6. Environemntal Factors

When thinking about your backyard flock, it makes a lot of sense that intense weather conditions and seasonal changes may adversely affect their longevity. Chickens live outdoors for the most part. They usually have a coop with a run sometimes attached to it, but they spend their days outdoors in most conditions. Chickens need access to plenty of clean, fresh air, and their coop should remain dry and relatively warm. Keeping your chicken’s environment (i.e., their coop) clean can greatly increase their lifespan. 

 Their bodies are pretty well adapted to common changes in temperatures of a few degrees, but sometimes the weather can change dramatically. These conditions can be a shock to your chickens’ bodies, and it can be hard for them to acclimate. As such, this can sometimes impact your chicken’s lifespan. 

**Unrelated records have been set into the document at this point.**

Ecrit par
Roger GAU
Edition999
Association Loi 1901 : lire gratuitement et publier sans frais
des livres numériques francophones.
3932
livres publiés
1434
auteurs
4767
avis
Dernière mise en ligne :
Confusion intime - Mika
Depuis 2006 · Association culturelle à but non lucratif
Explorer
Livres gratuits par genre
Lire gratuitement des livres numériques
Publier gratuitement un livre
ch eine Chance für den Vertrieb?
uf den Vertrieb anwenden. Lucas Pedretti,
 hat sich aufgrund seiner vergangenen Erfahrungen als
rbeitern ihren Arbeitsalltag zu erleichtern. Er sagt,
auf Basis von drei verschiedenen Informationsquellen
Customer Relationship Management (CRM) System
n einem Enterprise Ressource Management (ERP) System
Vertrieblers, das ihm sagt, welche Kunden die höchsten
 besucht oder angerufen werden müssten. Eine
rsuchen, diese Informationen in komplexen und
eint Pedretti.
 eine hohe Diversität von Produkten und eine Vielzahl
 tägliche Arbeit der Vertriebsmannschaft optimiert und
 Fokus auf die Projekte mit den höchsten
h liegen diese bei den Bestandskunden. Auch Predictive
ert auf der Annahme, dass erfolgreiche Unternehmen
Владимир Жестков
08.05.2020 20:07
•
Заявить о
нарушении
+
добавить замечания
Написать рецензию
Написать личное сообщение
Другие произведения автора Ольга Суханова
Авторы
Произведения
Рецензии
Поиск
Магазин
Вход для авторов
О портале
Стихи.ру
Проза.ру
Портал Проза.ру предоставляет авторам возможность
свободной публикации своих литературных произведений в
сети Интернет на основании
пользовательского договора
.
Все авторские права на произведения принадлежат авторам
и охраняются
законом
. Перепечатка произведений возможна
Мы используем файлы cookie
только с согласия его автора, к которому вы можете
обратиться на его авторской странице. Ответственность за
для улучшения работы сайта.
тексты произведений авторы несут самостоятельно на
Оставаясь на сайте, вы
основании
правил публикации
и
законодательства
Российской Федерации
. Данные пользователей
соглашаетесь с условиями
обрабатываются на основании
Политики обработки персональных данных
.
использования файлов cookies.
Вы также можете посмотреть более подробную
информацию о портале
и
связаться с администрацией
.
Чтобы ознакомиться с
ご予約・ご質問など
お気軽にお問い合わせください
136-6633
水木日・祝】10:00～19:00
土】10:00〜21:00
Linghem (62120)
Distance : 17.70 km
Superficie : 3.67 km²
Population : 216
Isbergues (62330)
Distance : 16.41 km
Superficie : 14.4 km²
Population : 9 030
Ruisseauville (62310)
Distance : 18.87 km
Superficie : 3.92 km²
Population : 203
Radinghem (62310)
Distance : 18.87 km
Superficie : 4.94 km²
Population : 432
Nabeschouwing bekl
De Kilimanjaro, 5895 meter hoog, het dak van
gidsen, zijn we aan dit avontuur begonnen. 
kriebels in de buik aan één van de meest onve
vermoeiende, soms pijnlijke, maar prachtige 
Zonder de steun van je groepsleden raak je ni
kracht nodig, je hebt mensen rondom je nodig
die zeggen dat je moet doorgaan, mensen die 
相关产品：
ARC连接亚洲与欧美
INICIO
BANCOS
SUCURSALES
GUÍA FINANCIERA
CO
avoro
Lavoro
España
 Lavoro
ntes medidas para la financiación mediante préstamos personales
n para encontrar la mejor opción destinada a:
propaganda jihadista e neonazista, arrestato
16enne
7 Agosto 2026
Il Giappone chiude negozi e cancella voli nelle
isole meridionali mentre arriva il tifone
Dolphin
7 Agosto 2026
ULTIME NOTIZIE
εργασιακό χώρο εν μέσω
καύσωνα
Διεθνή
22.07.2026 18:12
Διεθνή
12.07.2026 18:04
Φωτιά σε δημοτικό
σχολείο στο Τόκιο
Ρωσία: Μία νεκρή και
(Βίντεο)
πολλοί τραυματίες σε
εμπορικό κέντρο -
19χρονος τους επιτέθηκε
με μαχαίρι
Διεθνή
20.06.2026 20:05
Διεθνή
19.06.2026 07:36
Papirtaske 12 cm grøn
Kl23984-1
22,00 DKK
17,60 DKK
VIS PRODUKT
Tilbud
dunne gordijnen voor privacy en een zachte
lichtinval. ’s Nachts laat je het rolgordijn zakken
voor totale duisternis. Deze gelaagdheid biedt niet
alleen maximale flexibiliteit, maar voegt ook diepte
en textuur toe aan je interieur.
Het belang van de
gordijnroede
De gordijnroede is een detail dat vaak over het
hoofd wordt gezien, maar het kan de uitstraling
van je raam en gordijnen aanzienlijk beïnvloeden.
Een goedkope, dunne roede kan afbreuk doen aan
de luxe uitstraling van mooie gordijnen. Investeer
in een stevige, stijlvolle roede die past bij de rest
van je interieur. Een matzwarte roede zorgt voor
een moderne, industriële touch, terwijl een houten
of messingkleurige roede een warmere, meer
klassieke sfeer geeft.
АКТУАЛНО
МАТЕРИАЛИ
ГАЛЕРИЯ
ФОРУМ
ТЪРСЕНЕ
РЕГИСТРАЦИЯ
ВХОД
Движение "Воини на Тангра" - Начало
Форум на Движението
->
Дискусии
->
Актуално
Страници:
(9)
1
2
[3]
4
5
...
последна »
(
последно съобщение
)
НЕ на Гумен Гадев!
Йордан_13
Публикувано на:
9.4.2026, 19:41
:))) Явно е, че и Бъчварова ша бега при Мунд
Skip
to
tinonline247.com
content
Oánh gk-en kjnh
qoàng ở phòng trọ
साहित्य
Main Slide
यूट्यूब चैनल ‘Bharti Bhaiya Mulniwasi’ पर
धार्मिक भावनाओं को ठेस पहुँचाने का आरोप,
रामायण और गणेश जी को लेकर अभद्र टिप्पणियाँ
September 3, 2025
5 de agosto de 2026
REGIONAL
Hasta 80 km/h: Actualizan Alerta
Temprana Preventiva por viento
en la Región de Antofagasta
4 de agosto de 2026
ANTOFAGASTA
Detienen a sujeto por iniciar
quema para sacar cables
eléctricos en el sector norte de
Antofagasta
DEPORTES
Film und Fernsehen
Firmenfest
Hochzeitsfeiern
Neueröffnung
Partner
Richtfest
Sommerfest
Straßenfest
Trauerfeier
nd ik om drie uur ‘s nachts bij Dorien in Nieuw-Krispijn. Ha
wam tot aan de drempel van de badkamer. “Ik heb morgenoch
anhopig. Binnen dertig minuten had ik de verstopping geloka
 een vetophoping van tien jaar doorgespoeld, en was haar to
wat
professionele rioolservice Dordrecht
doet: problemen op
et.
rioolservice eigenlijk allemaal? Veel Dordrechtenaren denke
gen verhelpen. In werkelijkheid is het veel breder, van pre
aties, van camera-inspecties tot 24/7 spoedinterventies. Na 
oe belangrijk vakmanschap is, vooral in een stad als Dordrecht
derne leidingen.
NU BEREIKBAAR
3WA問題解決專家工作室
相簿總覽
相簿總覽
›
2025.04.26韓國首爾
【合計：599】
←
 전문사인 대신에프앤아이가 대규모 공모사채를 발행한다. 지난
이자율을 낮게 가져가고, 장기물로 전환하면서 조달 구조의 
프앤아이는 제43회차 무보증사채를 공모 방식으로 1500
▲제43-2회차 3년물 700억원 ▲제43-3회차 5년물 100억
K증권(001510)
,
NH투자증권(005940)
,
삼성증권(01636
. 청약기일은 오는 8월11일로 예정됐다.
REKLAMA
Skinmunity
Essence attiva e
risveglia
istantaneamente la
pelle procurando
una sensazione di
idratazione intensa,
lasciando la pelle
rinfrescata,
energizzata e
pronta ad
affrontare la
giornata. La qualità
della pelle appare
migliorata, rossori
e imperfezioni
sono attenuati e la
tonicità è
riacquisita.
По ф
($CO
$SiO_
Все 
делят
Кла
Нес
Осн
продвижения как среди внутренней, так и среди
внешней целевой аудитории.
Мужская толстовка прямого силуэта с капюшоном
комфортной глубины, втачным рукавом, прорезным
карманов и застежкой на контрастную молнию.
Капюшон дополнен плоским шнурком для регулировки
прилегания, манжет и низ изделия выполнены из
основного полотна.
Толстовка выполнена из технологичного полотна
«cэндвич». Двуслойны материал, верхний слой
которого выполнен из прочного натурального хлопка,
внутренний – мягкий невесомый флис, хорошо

A sudden drop into freezing cold temperatures can also be a shock to you, which can affect your flock. If you haven’t had time to prepare your chicken coop for a cold snap, your chickens could become too cold and experience frostbite or even freeze to death. Ensuring you have a weatherproof coop with no drafts and an automatic chicken coop door that will close securely can help ensure your chickens are protected from harsh weather. 


Our backyard feathery friends can live a lot longer than expected if they’re properly taken care of. This includes providing them with proper shelter and housing, good food, proper protection, and generally taking great care of them. If your backyard chickens are cared for properly, they can live long, happy lives, sometimes even up to fifteen years.